In summary, a clear separation between the API and implementation provides teams with flexibility, interoperability, modularity, and maintainability, allowing them to build complex and reliable systems that can support the needs of diverse and dynamic ecosystems.

What operations are supported on Abstract data type

Let's take a closer look at the sample API and the operations it supports. One of the benefits of the proposed Context API is its ability to support a wide range of use cases, and new abstract data types (ADTs) can be added to address more advanced scenarios.

At its core, the Context API provides a simple and standardized way to manage state, telemetry, and feature flags in a distributed system.

The Context API can be extended with new ADTs to support more advanced use cases. For example, a new ADT could be added to support distributed locks, allowing different components of the system to coordinate access to a shared resource. Another ADT could be added to support distributed queues, enabling components to communicate asynchronously in a reliable and scalable manner.

A sample implementation that leverages the concepts discussed above is available at https://github.com/ashkrit/corejava/tree/master/playground/src/main/java/context. This implementation showcases how the proposed Context API can be used to manage state, telemetry, and feature flags in a distributed system.

The sample implementation uses an H2 database for the persistence of state, and this database is abstracted through the ContextProviderClient.java interface. This abstraction enables the use of any backend system to store states, providing flexibility and adaptability.

One of the key challenges of the Context API is state replication in a distributed system. To address this, various approaches can be taken, depending on the requirements of the system. One option could be to use a REST API that has access to a replicated database system, where all state management is done through the API. Alternatively, a multi-data center cache, such as Redis, could be used to store and replicate state across different regions. In some cases, a distributed and replicated file system could also be used to store and manage state.

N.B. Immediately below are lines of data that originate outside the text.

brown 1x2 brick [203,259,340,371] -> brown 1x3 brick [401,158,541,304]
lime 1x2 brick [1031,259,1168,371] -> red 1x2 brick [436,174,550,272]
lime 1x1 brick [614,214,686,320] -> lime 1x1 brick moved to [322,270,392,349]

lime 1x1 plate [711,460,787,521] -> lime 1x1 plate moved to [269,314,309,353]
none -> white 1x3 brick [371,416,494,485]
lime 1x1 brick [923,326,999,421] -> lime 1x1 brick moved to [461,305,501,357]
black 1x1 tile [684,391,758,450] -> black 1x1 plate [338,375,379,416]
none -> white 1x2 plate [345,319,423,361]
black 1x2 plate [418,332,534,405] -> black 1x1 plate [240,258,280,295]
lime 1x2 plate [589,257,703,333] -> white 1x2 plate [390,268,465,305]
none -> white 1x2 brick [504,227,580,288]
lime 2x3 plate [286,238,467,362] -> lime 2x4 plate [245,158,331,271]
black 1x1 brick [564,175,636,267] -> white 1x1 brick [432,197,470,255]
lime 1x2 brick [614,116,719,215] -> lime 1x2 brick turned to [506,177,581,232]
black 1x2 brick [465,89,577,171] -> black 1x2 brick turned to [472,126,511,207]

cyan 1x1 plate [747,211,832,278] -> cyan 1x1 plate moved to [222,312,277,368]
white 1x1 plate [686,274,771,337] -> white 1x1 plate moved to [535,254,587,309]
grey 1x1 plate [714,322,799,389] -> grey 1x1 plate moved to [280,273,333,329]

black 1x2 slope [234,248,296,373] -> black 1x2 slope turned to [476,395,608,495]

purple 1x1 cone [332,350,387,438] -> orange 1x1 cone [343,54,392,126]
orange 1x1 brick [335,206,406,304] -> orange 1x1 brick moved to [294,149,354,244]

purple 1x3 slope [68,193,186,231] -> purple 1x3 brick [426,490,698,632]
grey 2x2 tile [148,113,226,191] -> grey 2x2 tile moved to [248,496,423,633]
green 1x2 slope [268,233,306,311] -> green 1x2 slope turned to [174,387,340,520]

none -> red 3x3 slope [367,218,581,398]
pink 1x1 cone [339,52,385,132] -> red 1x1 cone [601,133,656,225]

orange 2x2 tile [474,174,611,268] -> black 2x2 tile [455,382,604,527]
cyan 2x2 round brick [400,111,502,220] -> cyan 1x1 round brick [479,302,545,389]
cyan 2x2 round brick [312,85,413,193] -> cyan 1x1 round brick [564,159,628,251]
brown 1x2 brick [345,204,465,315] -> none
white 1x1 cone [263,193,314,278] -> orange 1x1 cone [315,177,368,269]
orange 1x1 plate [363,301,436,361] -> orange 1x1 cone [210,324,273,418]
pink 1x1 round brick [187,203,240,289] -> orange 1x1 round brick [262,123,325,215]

Overall, the choice of backend system and replication strategy will depend on the specific needs of the distributed system and the desired level of fault tolerance, consistency, and scalability. The flexibility and abstraction provided by the Context API make it possible to use a variety of backend systems and replication strategies, enabling teams to choose the approach that best meets their requirements.

Overall, the sample implementation provides a practical example of how the Context API can be used to simplify the management of state, telemetry, and feature flags in a distributed system, while promoting flexibility, scalability, and reliability.